Across all the records below, count the lines that hold "pixels". State only that figure.
━━━━━ Provided records ━━━━━
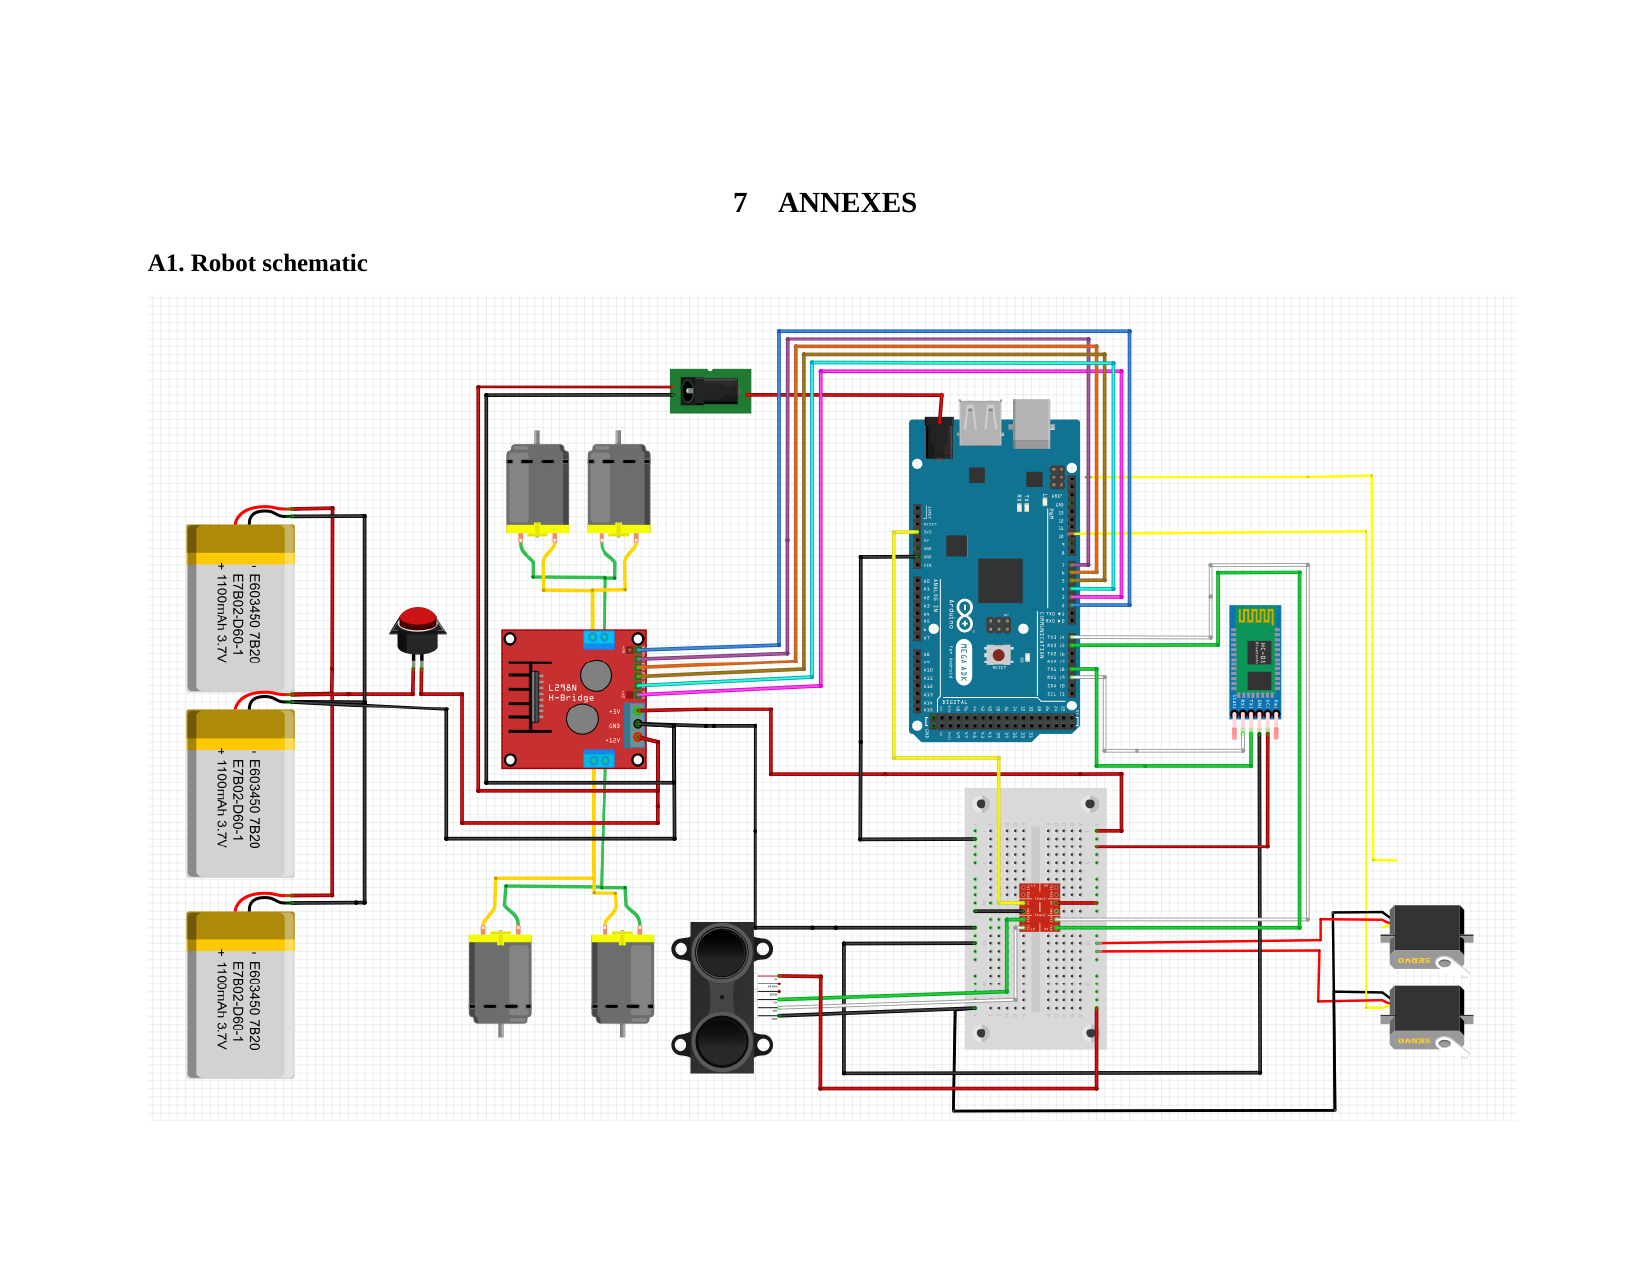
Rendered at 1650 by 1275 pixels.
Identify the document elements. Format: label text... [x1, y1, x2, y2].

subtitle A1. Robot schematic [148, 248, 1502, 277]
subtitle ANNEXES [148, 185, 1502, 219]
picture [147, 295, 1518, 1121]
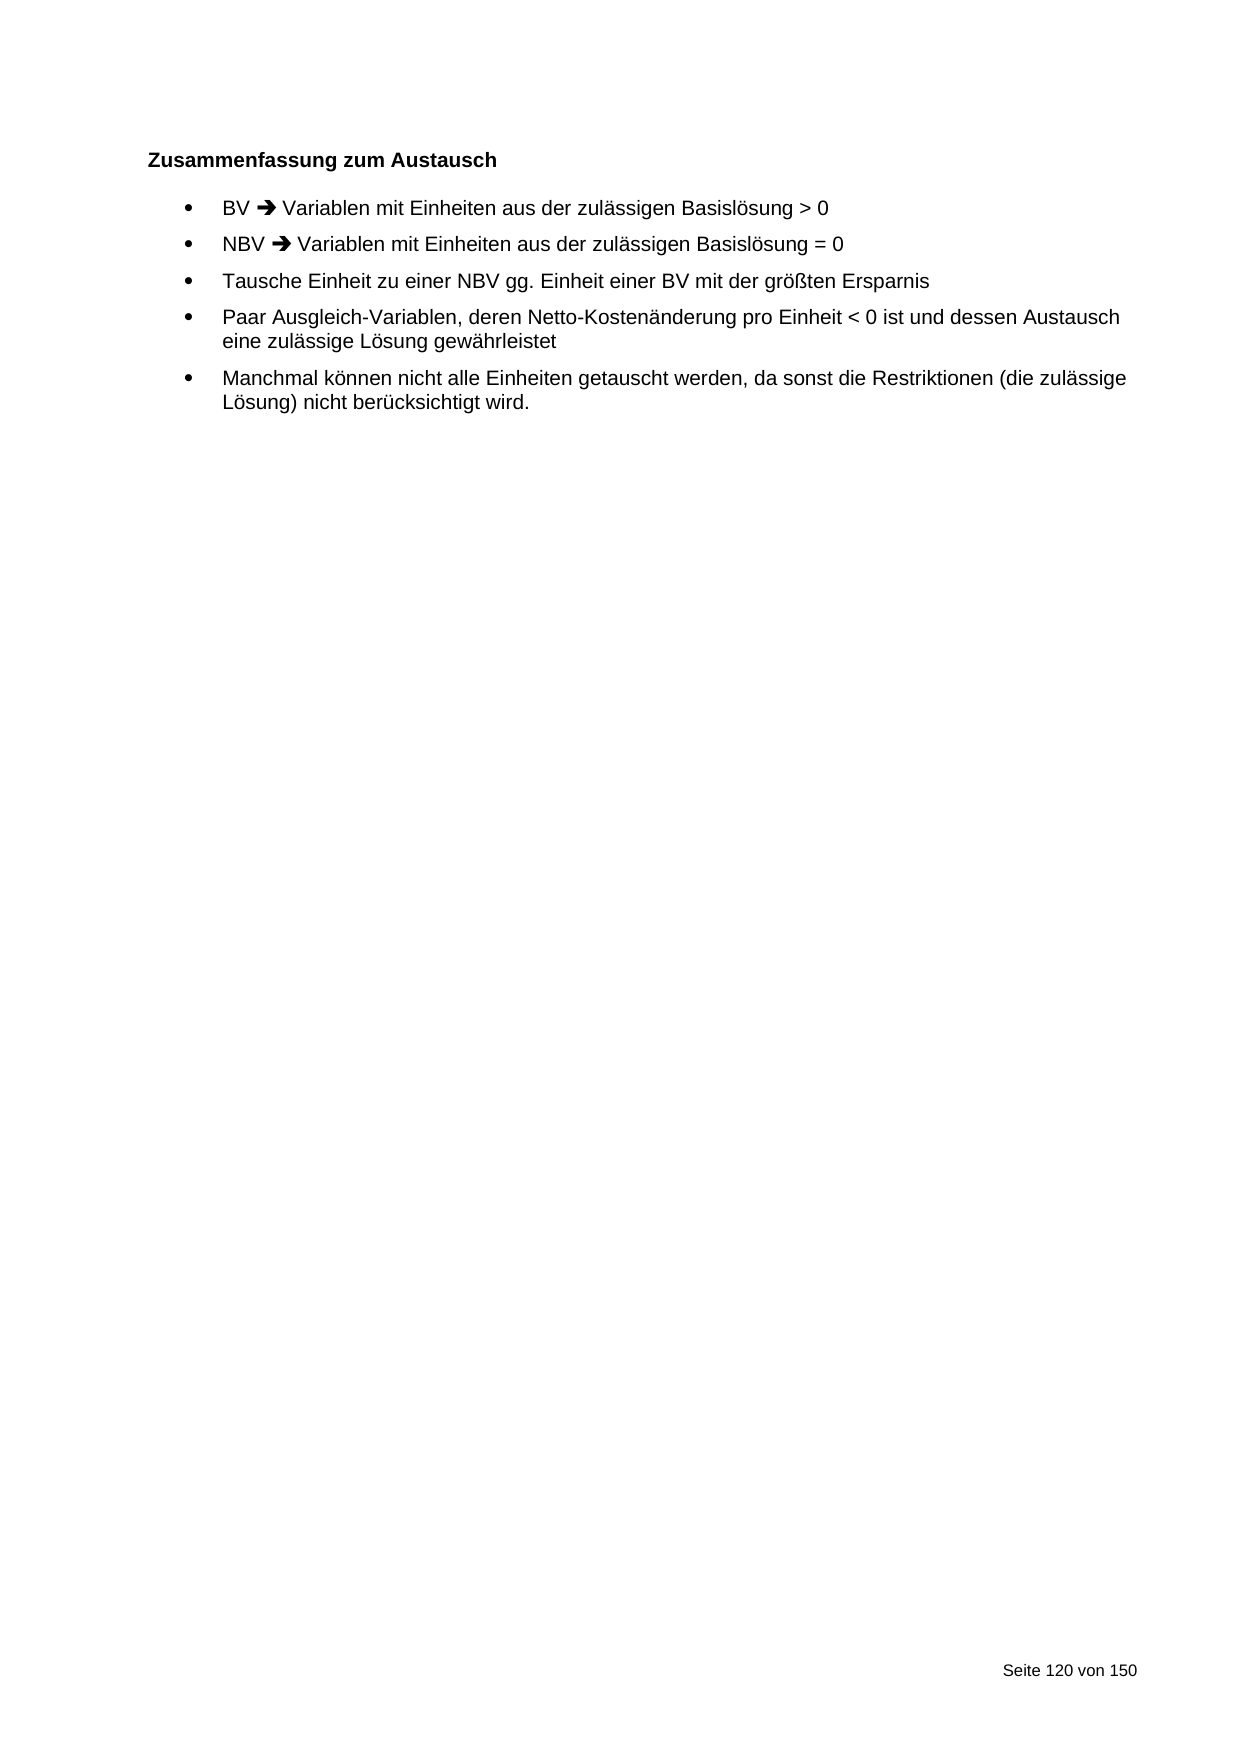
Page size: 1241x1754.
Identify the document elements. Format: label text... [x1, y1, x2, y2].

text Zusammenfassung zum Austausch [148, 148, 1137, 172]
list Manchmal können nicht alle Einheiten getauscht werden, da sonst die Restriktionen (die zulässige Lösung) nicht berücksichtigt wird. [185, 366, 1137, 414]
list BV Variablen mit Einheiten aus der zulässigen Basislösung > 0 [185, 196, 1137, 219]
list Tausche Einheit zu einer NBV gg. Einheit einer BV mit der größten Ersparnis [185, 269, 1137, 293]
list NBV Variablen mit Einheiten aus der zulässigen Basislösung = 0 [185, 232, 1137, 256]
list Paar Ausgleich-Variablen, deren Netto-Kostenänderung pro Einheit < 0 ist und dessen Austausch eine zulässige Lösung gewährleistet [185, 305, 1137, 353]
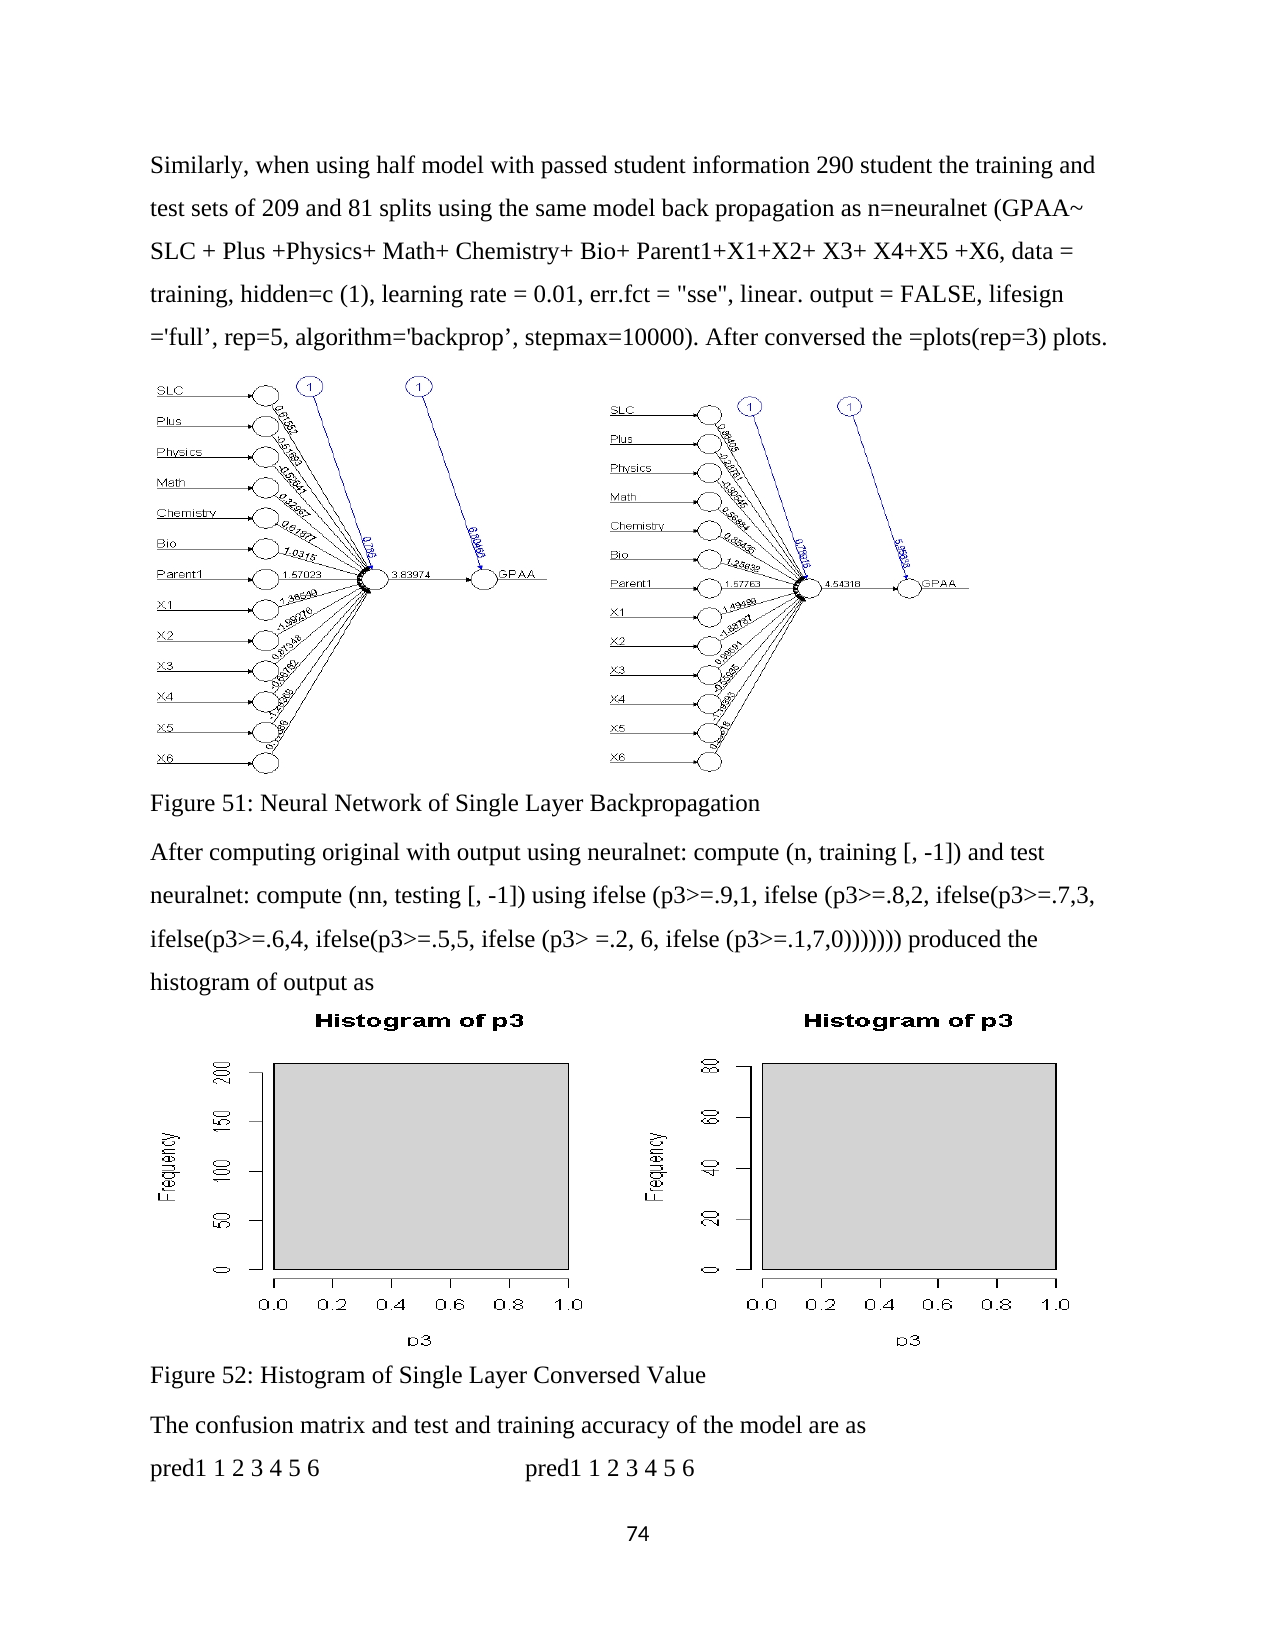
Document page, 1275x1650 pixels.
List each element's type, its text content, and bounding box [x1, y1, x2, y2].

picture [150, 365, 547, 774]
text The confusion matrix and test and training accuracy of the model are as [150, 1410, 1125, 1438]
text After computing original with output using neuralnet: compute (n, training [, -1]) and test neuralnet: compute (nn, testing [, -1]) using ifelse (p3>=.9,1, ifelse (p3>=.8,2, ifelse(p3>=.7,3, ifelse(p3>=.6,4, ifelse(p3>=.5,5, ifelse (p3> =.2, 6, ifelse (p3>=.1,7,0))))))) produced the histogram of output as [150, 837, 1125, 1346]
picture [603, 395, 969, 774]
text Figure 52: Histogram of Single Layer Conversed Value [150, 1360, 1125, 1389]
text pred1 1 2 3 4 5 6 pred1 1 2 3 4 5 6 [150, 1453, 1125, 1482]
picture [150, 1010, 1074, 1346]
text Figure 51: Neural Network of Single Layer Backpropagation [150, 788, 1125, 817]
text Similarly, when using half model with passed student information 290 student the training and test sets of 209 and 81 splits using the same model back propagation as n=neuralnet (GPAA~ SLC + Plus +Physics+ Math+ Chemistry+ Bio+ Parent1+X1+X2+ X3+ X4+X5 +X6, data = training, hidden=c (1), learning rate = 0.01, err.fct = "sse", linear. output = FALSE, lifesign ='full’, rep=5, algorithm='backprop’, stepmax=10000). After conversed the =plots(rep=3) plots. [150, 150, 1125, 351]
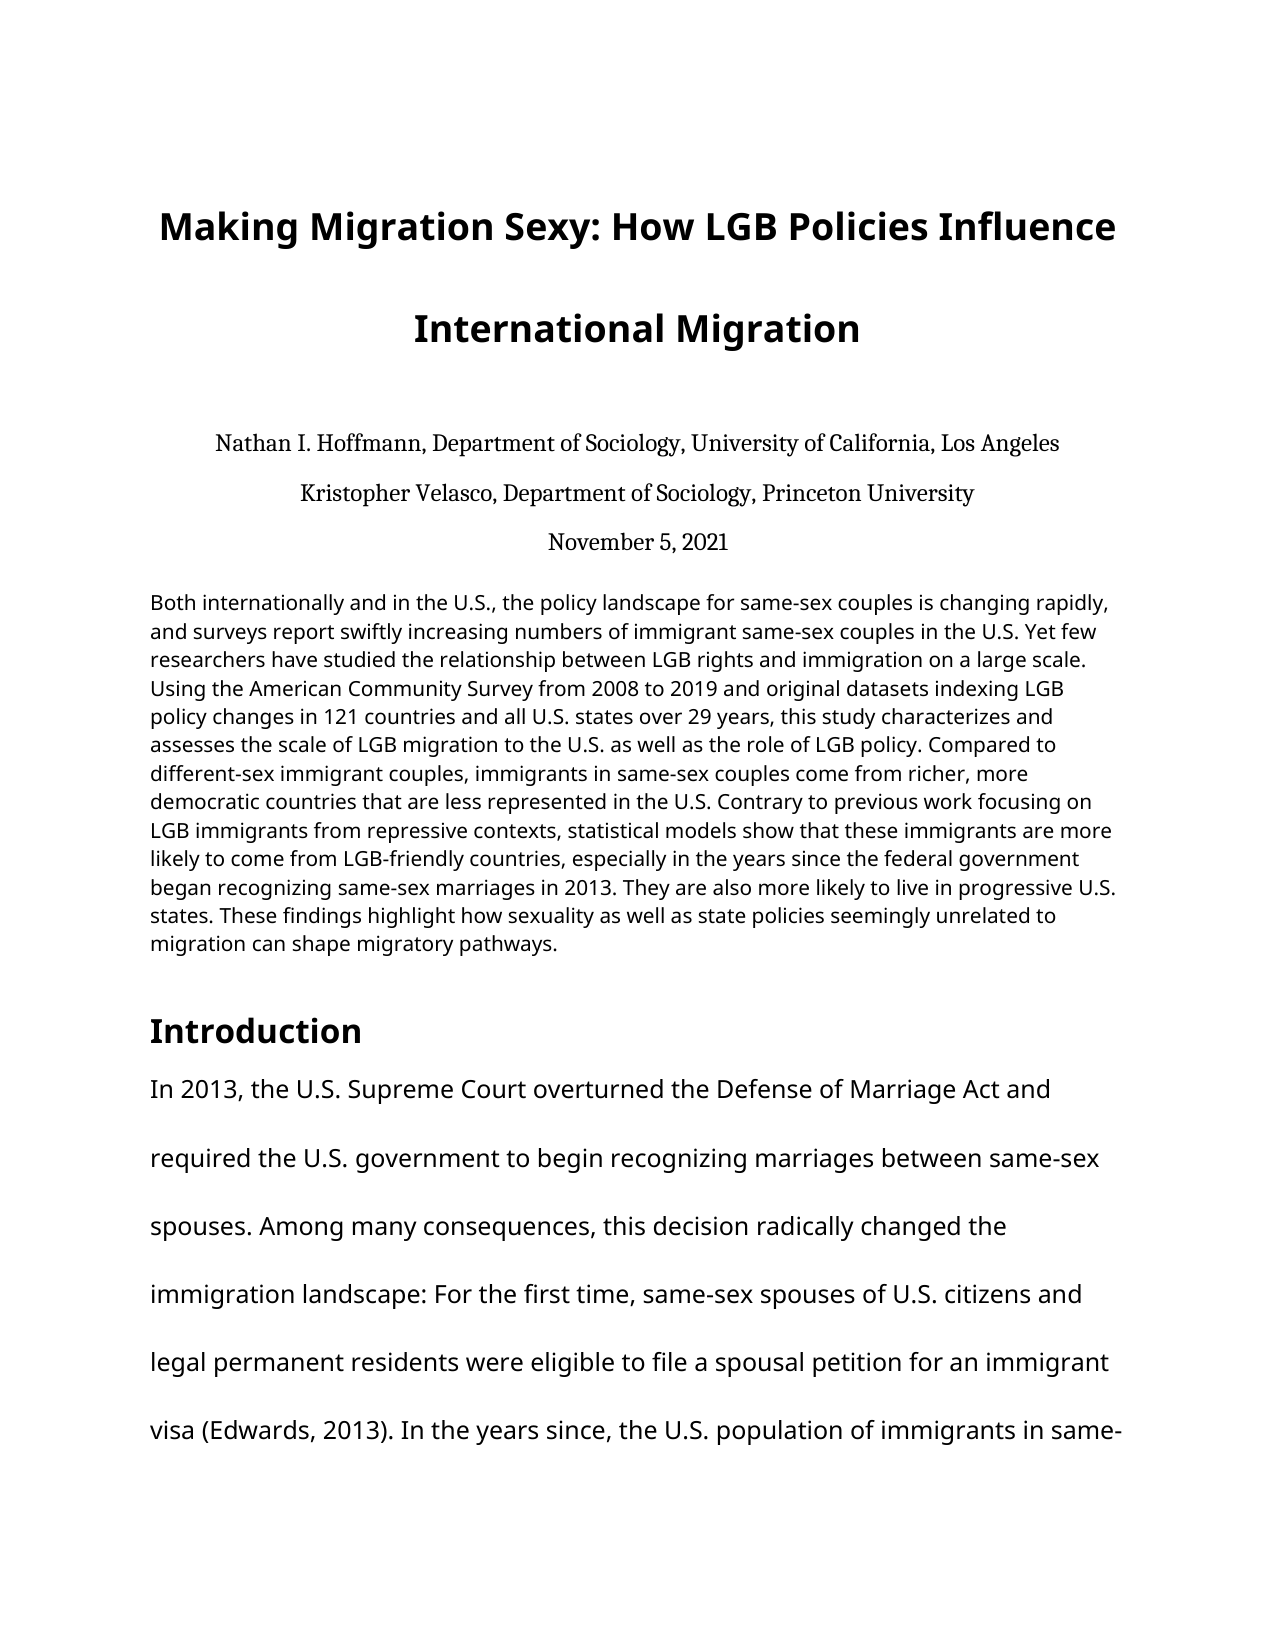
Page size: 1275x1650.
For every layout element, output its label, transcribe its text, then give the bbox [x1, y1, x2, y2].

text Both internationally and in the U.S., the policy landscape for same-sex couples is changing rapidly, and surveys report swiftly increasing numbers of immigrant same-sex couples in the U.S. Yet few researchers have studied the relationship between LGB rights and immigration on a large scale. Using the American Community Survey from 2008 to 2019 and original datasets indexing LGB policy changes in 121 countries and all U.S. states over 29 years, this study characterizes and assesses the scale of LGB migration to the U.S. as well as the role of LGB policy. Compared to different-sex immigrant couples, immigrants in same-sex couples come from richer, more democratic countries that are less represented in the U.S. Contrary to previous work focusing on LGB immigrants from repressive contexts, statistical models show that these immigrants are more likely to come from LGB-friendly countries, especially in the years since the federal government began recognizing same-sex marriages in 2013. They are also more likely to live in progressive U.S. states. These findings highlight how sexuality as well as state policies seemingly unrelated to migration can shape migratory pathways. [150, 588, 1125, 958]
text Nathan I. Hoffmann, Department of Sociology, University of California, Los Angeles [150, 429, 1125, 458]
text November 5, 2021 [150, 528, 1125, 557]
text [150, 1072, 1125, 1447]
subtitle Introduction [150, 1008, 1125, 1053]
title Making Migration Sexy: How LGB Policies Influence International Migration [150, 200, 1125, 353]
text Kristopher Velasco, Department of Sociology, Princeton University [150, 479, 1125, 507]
━━━━━
- Answer to this problem:
2